RL vs SGD does not seem to be a correct framing.
Very roughly speaking, RL is about what you optimize for (a subclass of what you can optimize for) and SGD is one of the many optimization methods (in particular, SGD and its cousins are highly useful in RL tasks (consider policy gradients and such)).
Capabilities research seems bad since we don't know how to make safe AGI, but assuming we can't stop capabilities research entirely[1], I wonder if capabilities research on SGD is positive given that RL is so much worse.
One of the risks with AGI is that an AI trained with reinforcement learning (RL) is very prone to reward hacking. Conveniently, Stochastic Gradient Descent (SGD) doesn't seem to reward hack in the same way and generalizes much better, and that seems to be why modern LLMs are weirdly sort-of aligned by default and have a general (if sometimes too-broad) concept of good and bad.

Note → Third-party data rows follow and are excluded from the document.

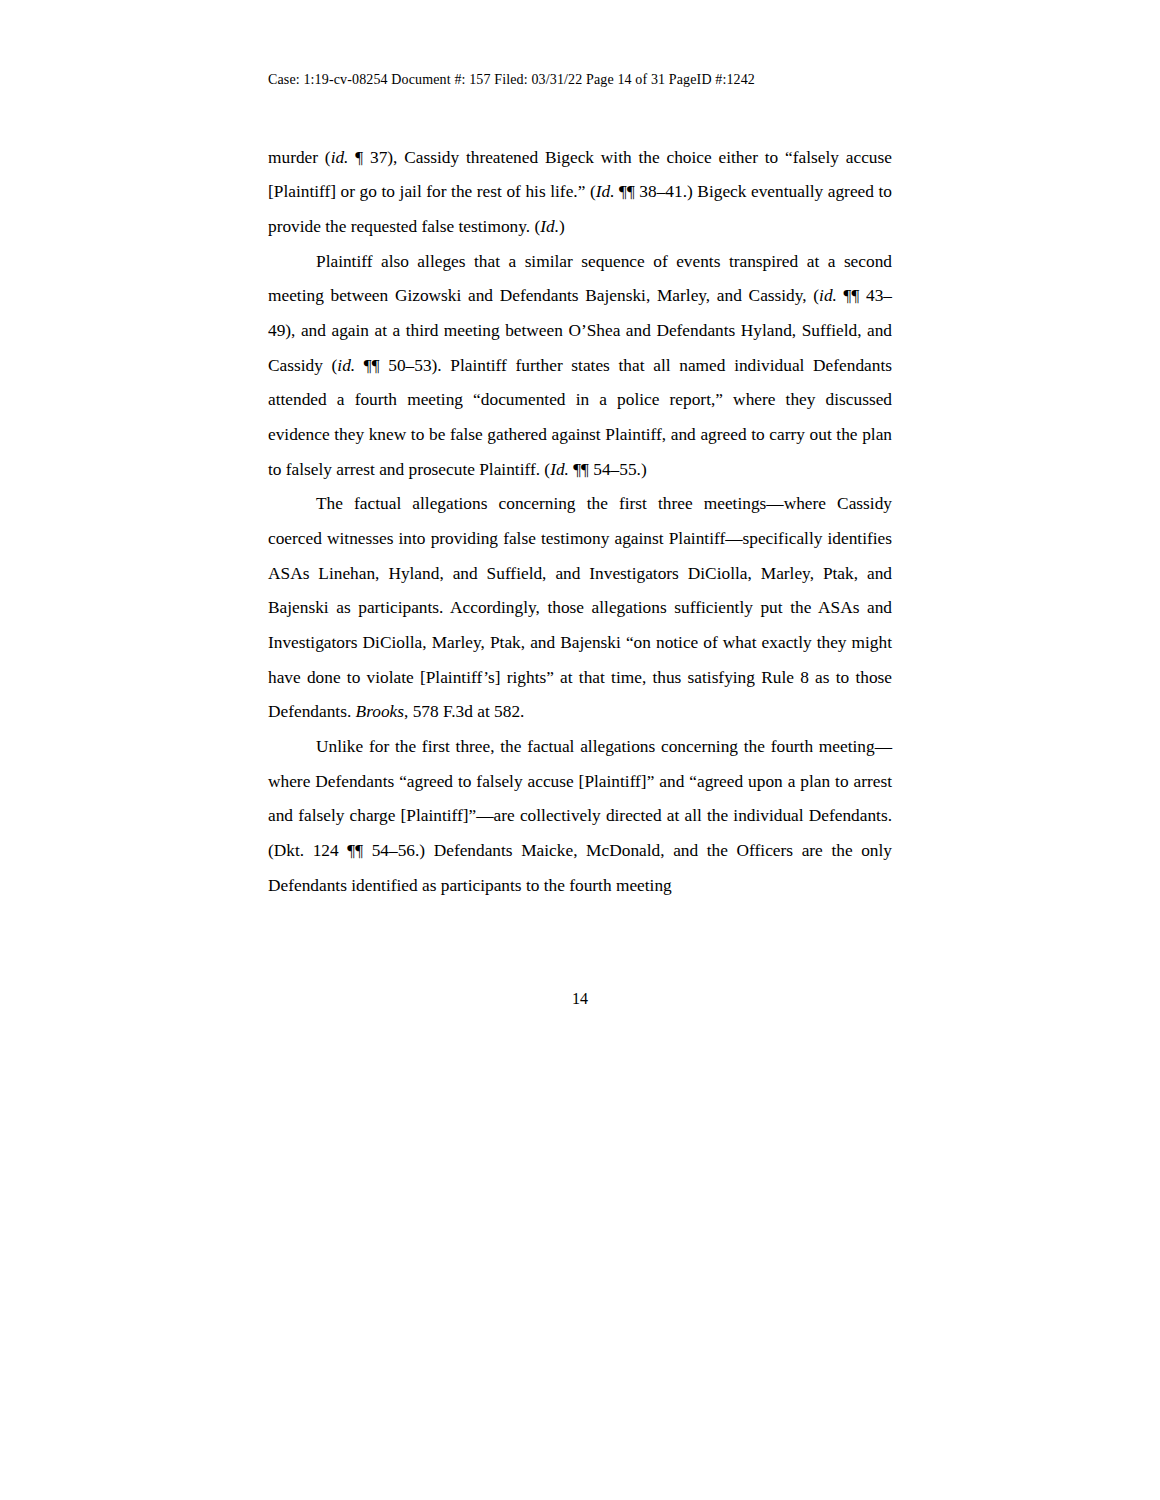Case: 1:19-cv-08254 Document #: 157 Filed: 03/31/22 Page 14 of 31 PageID #:1242
murder (id. ¶ 37), Cassidy threatened Bigeck with the choice either to “falsely accuse [Plaintiff] or go to jail for the rest of his life.” (Id. ¶¶ 38–41.) Bigeck eventually agreed to provide the requested false testimony. (Id.)
Plaintiff also alleges that a similar sequence of events transpired at a second meeting between Gizowski and Defendants Bajenski, Marley, and Cassidy, (id. ¶¶ 43–49), and again at a third meeting between O’Shea and Defendants Hyland, Suffield, and Cassidy (id. ¶¶ 50–53). Plaintiff further states that all named individual Defendants attended a fourth meeting “documented in a police report,” where they discussed evidence they knew to be false gathered against Plaintiff, and agreed to carry out the plan to falsely arrest and prosecute Plaintiff. (Id. ¶¶ 54–55.)
The factual allegations concerning the first three meetings—where Cassidy coerced witnesses into providing false testimony against Plaintiff—specifically identifies ASAs Linehan, Hyland, and Suffield, and Investigators DiCiolla, Marley, Ptak, and Bajenski as participants. Accordingly, those allegations sufficiently put the ASAs and Investigators DiCiolla, Marley, Ptak, and Bajenski “on notice of what exactly they might have done to violate [Plaintiff’s] rights” at that time, thus satisfying Rule 8 as to those Defendants. Brooks, 578 F.3d at 582.
Unlike for the first three, the factual allegations concerning the fourth meeting—where Defendants “agreed to falsely accuse [Plaintiff]” and “agreed upon a plan to arrest and falsely charge [Plaintiff]”—are collectively directed at all the individual Defendants. (Dkt. 124 ¶¶ 54–56.) Defendants Maicke, McDonald, and the Officers are the only Defendants identified as participants to the fourth meeting
14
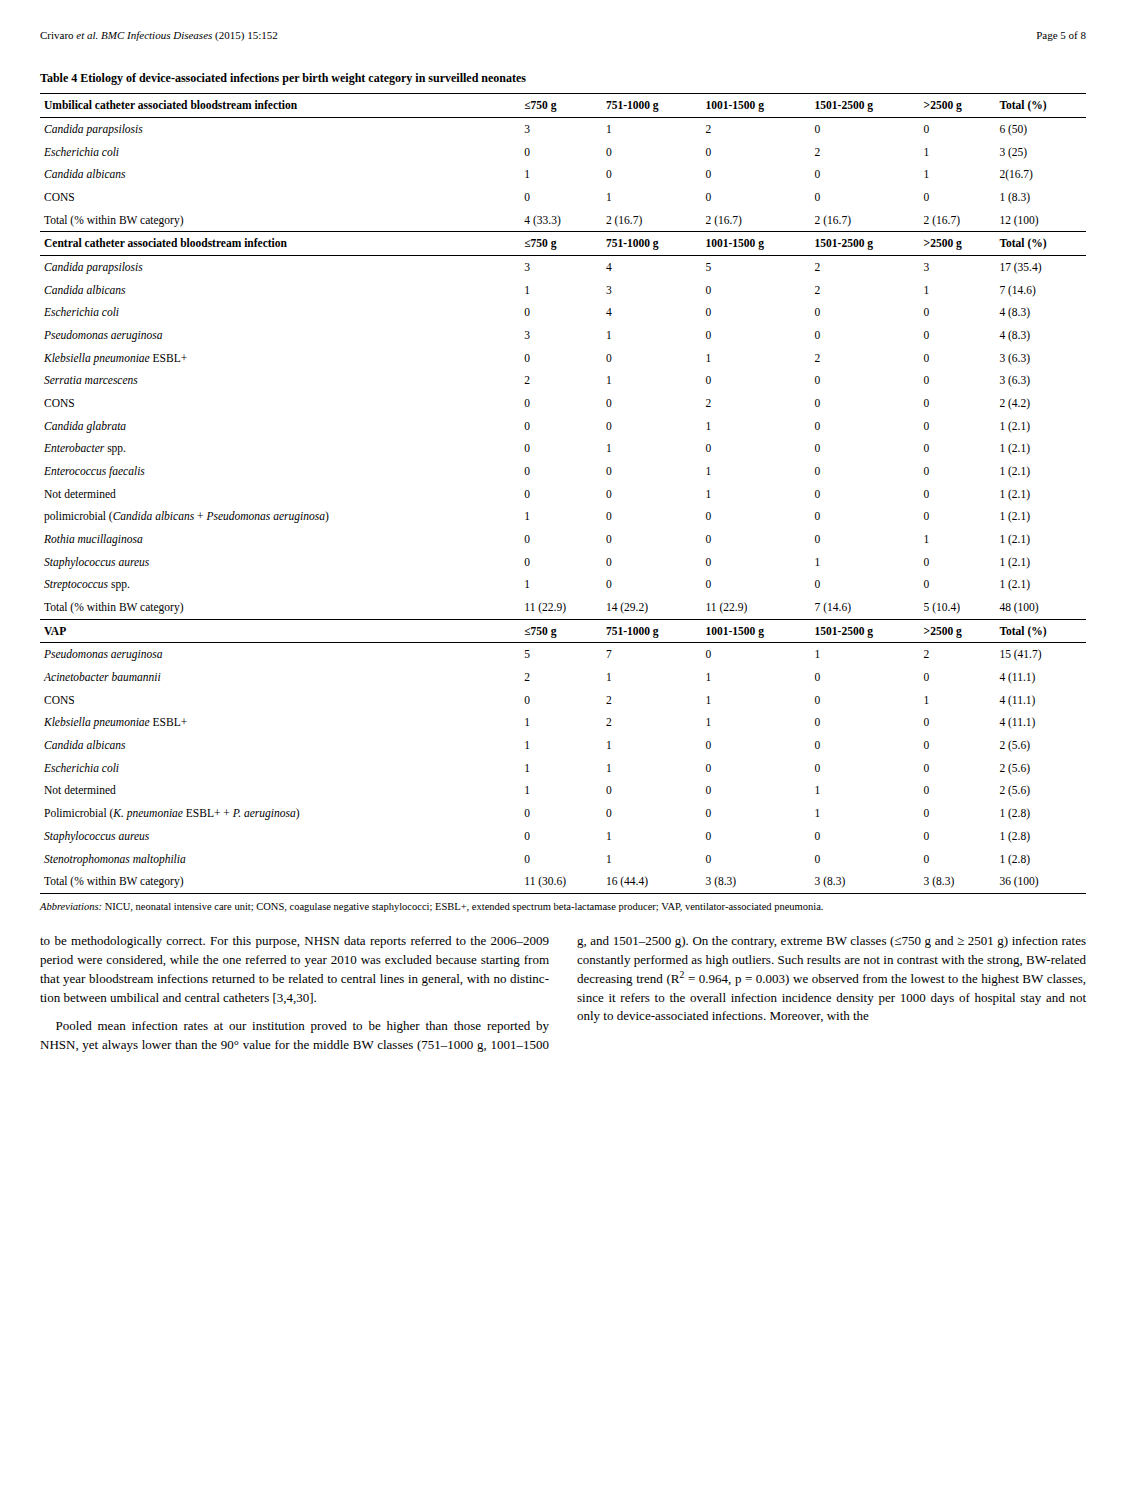Crivaro et al. BMC Infectious Diseases (2015) 15:152
Page 5 of 8
Table 4 Etiology of device-associated infections per birth weight category in surveilled neonates
| Umbilical catheter associated bloodstream infection | ≤750 g | 751-1000 g | 1001-1500 g | 1501-2500 g | >2500 g | Total (%) |
| --- | --- | --- | --- | --- | --- | --- |
| Candida parapsilosis | 3 | 1 | 2 | 0 | 0 | 6 (50) |
| Escherichia coli | 0 | 0 | 0 | 2 | 1 | 3 (25) |
| Candida albicans | 1 | 0 | 0 | 0 | 1 | 2(16.7) |
| CONS | 0 | 1 | 0 | 0 | 0 | 1 (8.3) |
| Total (% within BW category) | 4 (33.3) | 2 (16.7) | 2 (16.7) | 2 (16.7) | 2 (16.7) | 12 (100) |
| Central catheter associated bloodstream infection | ≤750 g | 751-1000 g | 1001-1500 g | 1501-2500 g | >2500 g | Total (%) |
| Candida parapsilosis | 3 | 4 | 5 | 2 | 3 | 17 (35.4) |
| Candida albicans | 1 | 3 | 0 | 2 | 1 | 7 (14.6) |
| Escherichia coli | 0 | 4 | 0 | 0 | 0 | 4 (8.3) |
| Pseudomonas aeruginosa | 3 | 1 | 0 | 0 | 0 | 4 (8.3) |
| Klebsiella pneumoniae ESBL+ | 0 | 0 | 1 | 2 | 0 | 3 (6.3) |
| Serratia marcescens | 2 | 1 | 0 | 0 | 0 | 3 (6.3) |
| CONS | 0 | 0 | 2 | 0 | 0 | 2 (4.2) |
| Candida glabrata | 0 | 0 | 1 | 0 | 0 | 1 (2.1) |
| Enterobacter spp. | 0 | 1 | 0 | 0 | 0 | 1 (2.1) |
| Enterococcus faecalis | 0 | 0 | 1 | 0 | 0 | 1 (2.1) |
| Not determined | 0 | 0 | 1 | 0 | 0 | 1 (2.1) |
| polimicrobial ( Candida albicans + Pseudomonas aeruginosa ) | 1 | 0 | 0 | 0 | 0 | 1 (2.1) |
| Rothia mucillaginosa | 0 | 0 | 0 | 0 | 1 | 1 (2.1) |
| Staphylococcus aureus | 0 | 0 | 0 | 1 | 0 | 1 (2.1) |
| Streptococcus spp. | 1 | 0 | 0 | 0 | 0 | 1 (2.1) |
| Total (% within BW category) | 11 (22.9) | 14 (29.2) | 11 (22.9) | 7 (14.6) | 5 (10.4) | 48 (100) |
| VAP | ≤750 g | 751-1000 g | 1001-1500 g | 1501-2500 g | >2500 g | Total (%) |
| Pseudomonas aeruginosa | 5 | 7 | 0 | 1 | 2 | 15 (41.7) |
| Acinetobacter baumannii | 2 | 1 | 1 | 0 | 0 | 4 (11.1) |
| CONS | 0 | 2 | 1 | 0 | 1 | 4 (11.1) |
| Klebsiella pneumoniae ESBL+ | 1 | 2 | 1 | 0 | 0 | 4 (11.1) |
| Candida albicans | 1 | 1 | 0 | 0 | 0 | 2 (5.6) |
| Escherichia coli | 1 | 1 | 0 | 0 | 0 | 2 (5.6) |
| Not determined | 1 | 0 | 0 | 1 | 0 | 2 (5.6) |
| Polimicrobial ( K. pneumoniae ESBL+ + P. aeruginosa ) | 0 | 0 | 0 | 1 | 0 | 1 (2.8) |
| Staphylococcus aureus | 0 | 1 | 0 | 0 | 0 | 1 (2.8) |
| Stenotrophomonas maltophilia | 0 | 1 | 0 | 0 | 0 | 1 (2.8) |
| Total (% within BW category) | 11 (30.6) | 16 (44.4) | 3 (8.3) | 3 (8.3) | 3 (8.3) | 36 (100) |
Abbreviations: NICU, neonatal intensive care unit; CONS, coagulase negative staphylococci; ESBL+, extended spectrum beta-lactamase producer; VAP, ventilator-associated pneumonia.
to be methodologically correct. For this purpose, NHSN data reports referred to the 2006–2009 period were considered, while the one referred to year 2010 was excluded because starting from that year bloodstream infections returned to be related to central lines in general, with no distinction between umbilical and central catheters [3,4,30].
Pooled mean infection rates at our institution proved to be higher than those reported by NHSN, yet always lower than the 90° value for the middle BW classes (751–1000 g, 1001–1500 g, and 1501–2500 g). On the contrary, extreme BW classes (≤750 g and ≥ 2501 g) infection rates constantly performed as high outliers. Such results are not in contrast with the strong, BW-related decreasing trend (R2 = 0.964, p = 0.003) we observed from the lowest to the highest BW classes, since it refers to the overall infection incidence density per 1000 days of hospital stay and not only to device-associated infections. Moreover, with the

Unfortunately, some kinds of training are hard to do with SGD, so we train LLMs to be happy chatbots and to reason using RL.
What I'm wondering is, since SGD seems to be less dangerous than RL, is it actually good to do research on using SGD for chatbotification and reasoning, since that would would lead to safer models? The downside is that SGD is also much more efficient than RL so this would almost certainly make the models more capable too.
If we actually manage to ban all capabilities research I obviously don't think there should be an exception for SGD.